Doch der Trailer leitet fehl: „Sound of Noise” ist, trotz vereinzelter Anspielungen auf Polizei- und Krankenhaus-Filme, vor allem ein Film über Liebe zum ausgefallenen Musizieren. Die Handlung tritt nie in den Vordergrund, Hauptrolle spielt immer die Musik. Und bei der abschließenden Symphonie hält der Zuschauer den Atem an.

Einzig die bemühten Romantik-Szenen und die misslungene Komik nehmen dem Film etwas von seiner Faszination.

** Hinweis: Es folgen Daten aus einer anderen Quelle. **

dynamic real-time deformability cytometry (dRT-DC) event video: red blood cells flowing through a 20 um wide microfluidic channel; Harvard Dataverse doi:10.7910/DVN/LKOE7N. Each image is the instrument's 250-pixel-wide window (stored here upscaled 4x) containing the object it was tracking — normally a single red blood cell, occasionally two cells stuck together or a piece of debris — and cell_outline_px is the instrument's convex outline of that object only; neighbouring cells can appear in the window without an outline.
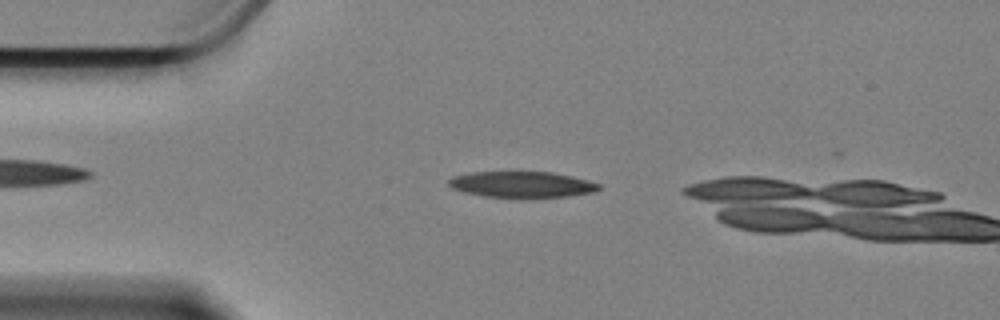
{"species": "Egyptian fruit bat (a non-hibernating species)", "species_latin": "Rousettus aegyptiacus", "temperature_condition": "cold", "stored_images_in_passage": 8, "camera_frame_rate_fps": 3000, "um_per_image_px": 0.085, "animal": {"sex": "female"}, "frame": {"image": 1, "passage_image": 6, "time_ms": 1.667, "image_size_px": [1000, 320], "cell_outline_px": [[600, 188], [592, 192], [568, 196], [484, 196], [464, 192], [452, 188], [448, 184], [448, 180], [452, 176], [472, 172], [552, 172], [600, 184]], "centroid_in_image_um": [44.28, 15.66], "position_along_channel_um": 40.7, "area_um2": 22.02}}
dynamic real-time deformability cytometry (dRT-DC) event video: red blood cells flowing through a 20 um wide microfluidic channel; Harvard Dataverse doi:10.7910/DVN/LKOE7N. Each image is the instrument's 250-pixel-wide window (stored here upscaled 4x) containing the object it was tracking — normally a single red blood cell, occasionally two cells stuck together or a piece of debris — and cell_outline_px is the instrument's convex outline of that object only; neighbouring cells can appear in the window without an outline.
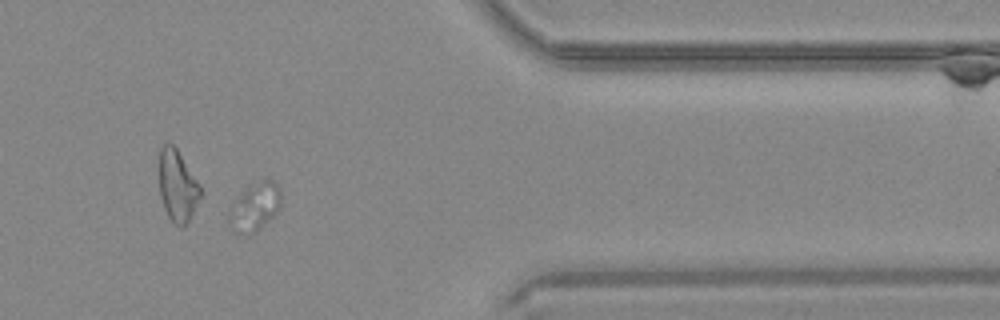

Zwischendrin wird es arg surrealistisch. Aber Star ist und bleibt die Musik. Vorgänger war ein Youtube-Filmchen namens „Music for one apartment and six drummers” (Sechs Musiker dringen in ein Apartment ein und machen mit Alltagsgegenständen Musik) – in Analogie dazu heißt die Abschlusssymphonie „Music for six drummers and one city”. Die Idee, Musik mit Alltagsgegenständen zu machen, ist nicht neu. Doch sie ist so hervorragend mit den Bildern synchronisiert, dass sich der Zuschauer mittendrin glaubt. Auch ohne 3D. Und das ist neu.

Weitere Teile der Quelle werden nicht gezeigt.